Montserrat Slave Rebellion of 1768

historycaribbeancolonialcivil-rights
4 min read

The date was no accident. On 17 March 1768 -- St. Patrick's Day, the one night when Montserrat's Anglo-Irish plantation owners would be gathered together, drinking, celebrating, and distracted -- enslaved people across the island launched a coordinated uprising. They had chosen the moment when their oppressors were most vulnerable and most concentrated, turning a colonial festival into the cover for revolution. By 1768, enslaved people on Montserrat outnumbered white colonists three to one. They had endured over a century of forced labor on the island's cotton, tobacco, and sugarcane plantations, and conditions were deteriorating. Provisions were dwindling, oversight was tightening, and the labor demanded of them was increasing. The rebellion that erupted on that March evening was not an act of desperation born from nothing -- it was a calculated strike by people who had studied their captors' patterns and found a weakness.

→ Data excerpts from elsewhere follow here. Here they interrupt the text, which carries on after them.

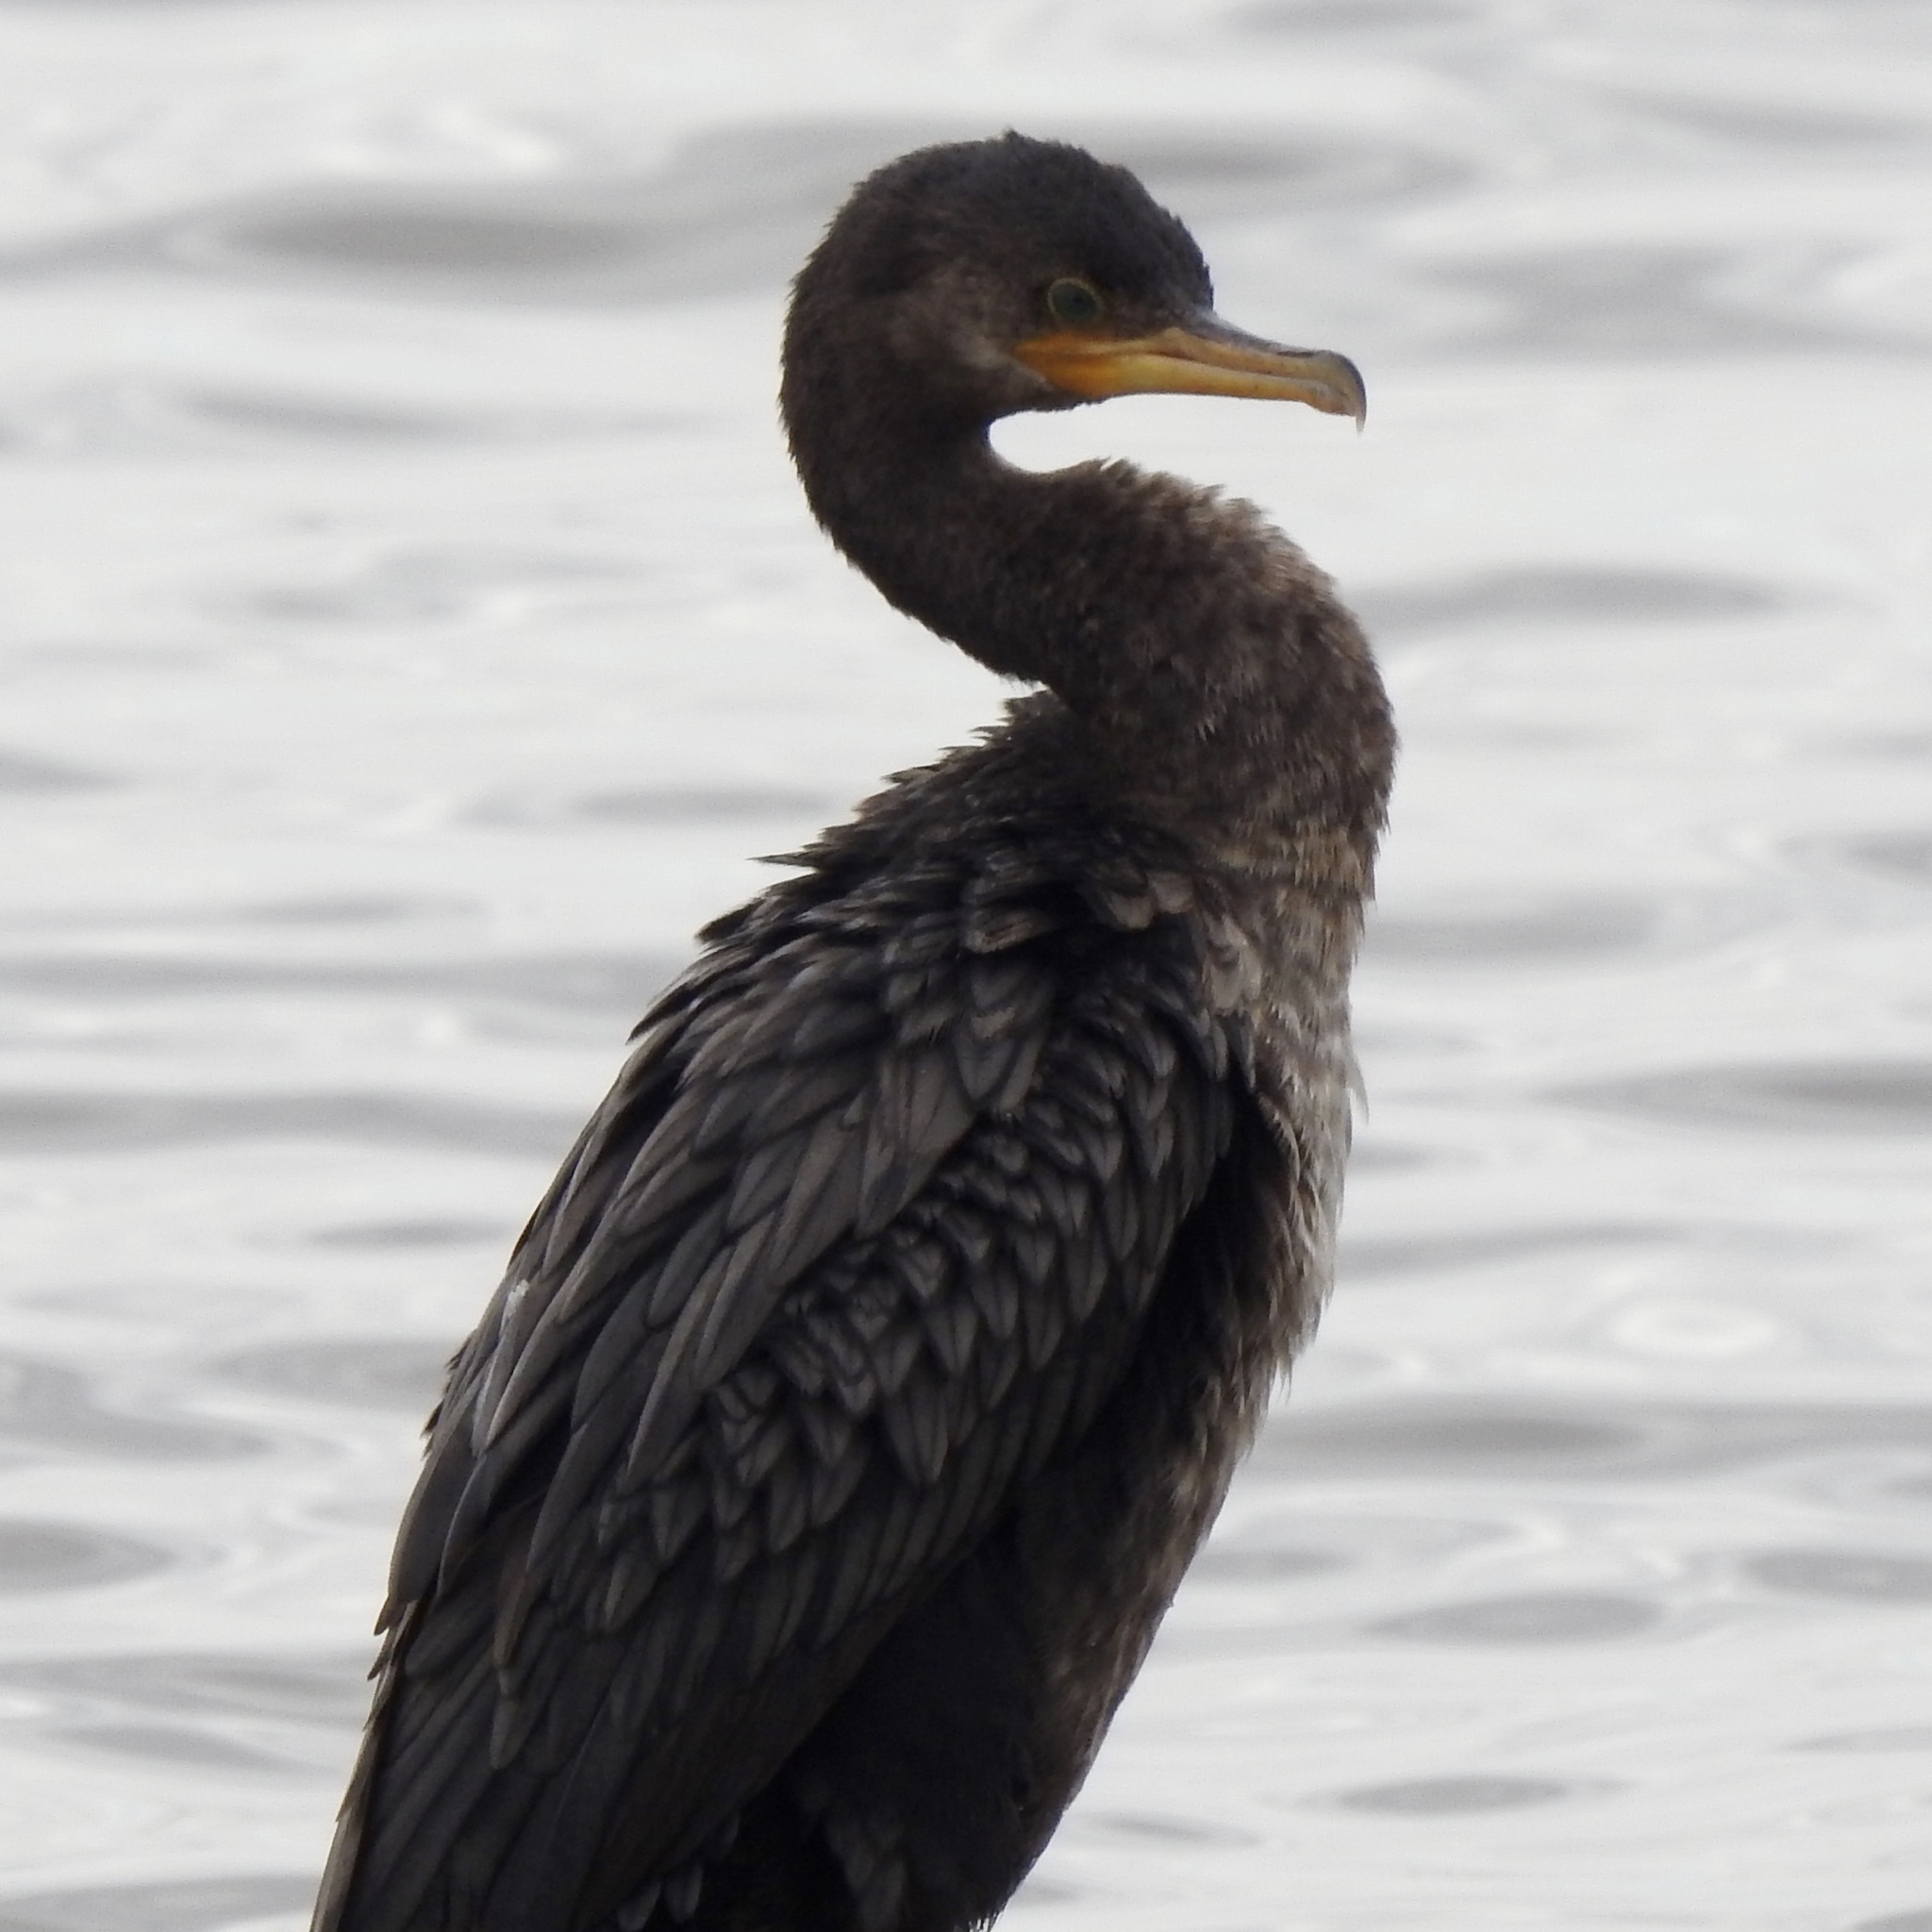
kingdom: Animalia
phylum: Chordata
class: Aves
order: Suliformes
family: Phalacrocoracidae
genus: Phalacrocorax
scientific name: Phalacrocorax brasilianus
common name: Neotropic cormorant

The Emerald Isle's Bitter Roots

Montserrat's history begins with displacement layered upon displacement. Anglo-Irish colonists arrived in the 1630s, many of them Catholics fleeing tensions with English Protestants on nearby St. Kitts. They brought with them Irish customs, Irish names, and a deep awareness of what it felt like to be marginalized by a more powerful neighbor. But that awareness did not extend to the people they enslaved. Beginning in 1650, the colonists imported African men, women, and children to work the plantations that would make the island profitable. Cotton came first, then tobacco, then the brutal monoculture of sugarcane -- a crop so labor-intensive and dangerous that the plantations required a constantly replenished supply of enslaved workers. By the mid-18th century, Montserrat was a place where Irish oppression and African enslavement coexisted in painful irony, one group's suffering doing nothing to prevent them from inflicting suffering on another.

A Night of Rocks and Homemade Swords

The details that survive about the uprising are sparse, filtered through the records of the very people the rebels fought against. What is known: the enslaved conspirators armed themselves with what they could find or fashion -- rocks, farm tools, clubs, and swords they had made themselves. These were not weapons of a well-supplied army; they were the instruments of people who had nothing but their courage and their fury. The plan hinged on the St. Patrick's Day celebrations, when the planters' guard would be lowest. But the rebellion was quashed. Whether through betrayal, miscalculation, or simply the overwhelming force that the colonial militia could marshal once alerted, the uprising failed to achieve its objectives. The sources do not record how many of the rebels fell during the fighting itself. What they record, in meticulous colonial detail, is the punishment that followed.

The Silk-Cotton Tree

Nine of the captured rebels were hanged, including a man named Cudjoe. The colonial authorities did not stop at execution. Cudjoe's head was severed and placed on a silk-cotton tree as a warning to every enslaved person on the island: this is what resistance costs. Thirty more participants were imprisoned and then sold to other islands -- torn from whatever family, community, and sense of place they had managed to build within the confines of bondage. The punishments were designed not merely to end the rebellion but to make the very idea of future rebellion unthinkable. They reflected the planters' understanding that they were, numerically, the minority on their own island. That three-to-one ratio haunted them. Every act of brutality was also an act of fear.

St. Patrick's Day, Remembered Differently

Montserrat is the only place outside Ireland where St. Patrick's Day is an official public holiday. But the celebration carries a meaning that Irish Americans would not immediately recognize. On Montserrat, the holiday commemorates both the island's Irish heritage and the 1768 rebellion -- a day that honors the courage of the enslaved people who chose that date to fight for their freedom. The island's national dish is goat water stew, its passport stamp bears a shamrock, and its people carry surnames like Riley, Sweeney, and Farrell alongside names of West African origin. This braided identity -- Irish and African, colonial and resistant -- is Montserrat's inheritance. In 1985, the government designated a week-long festival around St. Patrick's Day that explicitly memorializes the rebellion with drumming, reenactments, and cultural celebrations. The silk-cotton tree is gone. The memory is not.

From the Air

Located at 16.70°N, 62.20°W in the Leeward Islands. Montserrat is a small volcanic island in the Lesser Antilles, easily spotted from altitude by the dramatic contrast between its ash-covered southern half (destroyed by the Soufrière Hills eruption) and the green, inhabited north. The plantation landscape where the 1768 rebellion took place has been largely transformed -- some estates in the south were buried by volcanic activity after 1995. The northern parishes, including St. Peter where most of the population now lives, retain hints of the old agricultural economy in the contours of the terraced hillsides. Nearest airport: John A. Osborne Airport (TRPM) in the north. Antigua (TAPA) lies approximately 27nm to the northeast. Best viewed from the west, where the island's profile rises steeply from the Caribbean Sea.